Dijital Bağımlılıkla Mücadele Derneği Genel Başkanı Prof. Dr. Tuncay Dilci yaptığı açıklamada, dijital araçların bugün önemli etkileşim araçları olmasının yanında zararlarının da önlenemez hale geldiğini söyledi.
Dijitalleşen çağda oyundan eğlence alışkanlıklarına kadar uzanan birtakım paradigmaların yeni bir tehdide dönüştüğüne dikkati çeken Dilci, şunları kaydetti:
"Dijitalleşme konusunda Türkiye şu anda hızlı ve nereye gittiğini bilmeyen bir şekilde ciddi sıkıntılara doğru yelken açmış gözüküyor. Bağımlılık oranımız şu anda Türk halkı olarak yüzde 11,5 ile yüzde 16 arasında gidiyor. Bağımlılık gençlerde yüzde 16'lara doğru varırken yetişkinlerde ve ilkokul çağındaki çocuklarda daha az diyebiliriz. Şu anda dünyanın birçok ülkelerinde bazı uygulamalarda dijital nesnelerle teması kestiler. Türk toplumunun şu anda dijital yaşam ekseninde bilinçli bir şekilde gittiği söylenemez. Duygusal bir toplum olduğumuz ve sarmal düşündüğümüz için her şeyin dijital nesneler üzerinde tatmine doğru bir yönelim söz konusu. İnsanlarımız yalnızlaştı. Kimse kimseye ilgi göstermiyor. Dinliyormuş gibi 'muş' gibi bir yaşantı içerisine yöneldik. Yalnızlaşan bir millet olduk. Milyonlar içerisindeki yalnızlaşma dijital dünyada özgürleşmeye doğru evriliyor. Halbuki dijital dünya özgürleşme değil, tam tersi tutsaklığın ta kendisidir."
Dilci, bağımlılık konusunda zaman zaman çalışmaların yapıldığını anımsatarak, yakın zamanda 700 kişi üzerindeki araştırmada ilkokul çocuklarının günde 3, ortaokul ve lise öğrencilerinin 4 saat aralığında dijital materyaller kullandığının tespit edildiğini bildirdi.
"Dijital nesneler bir uzvumuz haline dönüştü"
Geleneksel otantik oyunlara dönüş olması gerektiğini anlatan Dilci, aksi halde bu oyunlar unutulduğunda bugünkü neslin dijital oyunlara terk edileceğini dile getirdi.
Bağımlılıkla ilgili insanların bilinçlenmesi gerektiğini vurgulayan Dilci, ailelerin de bu konuda eğitim alması tavsiyesinde bulundu.

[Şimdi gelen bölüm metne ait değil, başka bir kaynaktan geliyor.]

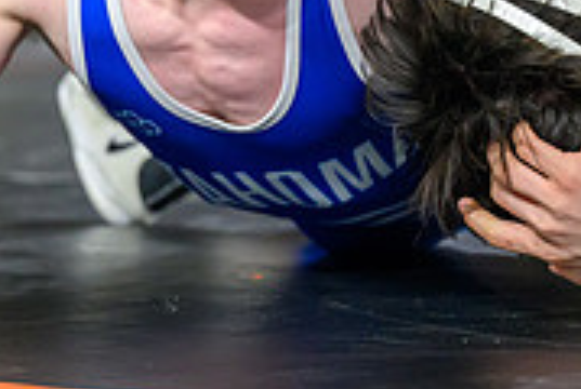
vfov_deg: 5.3
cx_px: 278
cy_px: -17
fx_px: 4203
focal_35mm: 260
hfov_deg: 7.9
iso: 2500
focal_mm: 70
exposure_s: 1/1000
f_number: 2.8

Dijital nesnelerin kullanımıyla ilgili oranlarda orta yolu bulmanın zorluğunu aktaran Dilci, "Özellikle yetişkinlerde bile bugün 65-70 yaşın arasında 4 saati aşan kullanım oranı var. Dijital nesneler bir uzvumuz, organımız haline dönüştü. Mutfağa ve lavaboya giderken bile yanımızda mı değil mi diye kontrol ettiğimiz bir bağımlılık evresindeyiz. Özellikle televizyonu 24 saat boyunca açık tutanlar var. O kapandığı zaman kendisini yalnız hissedenler var." ifadelerini kullandı.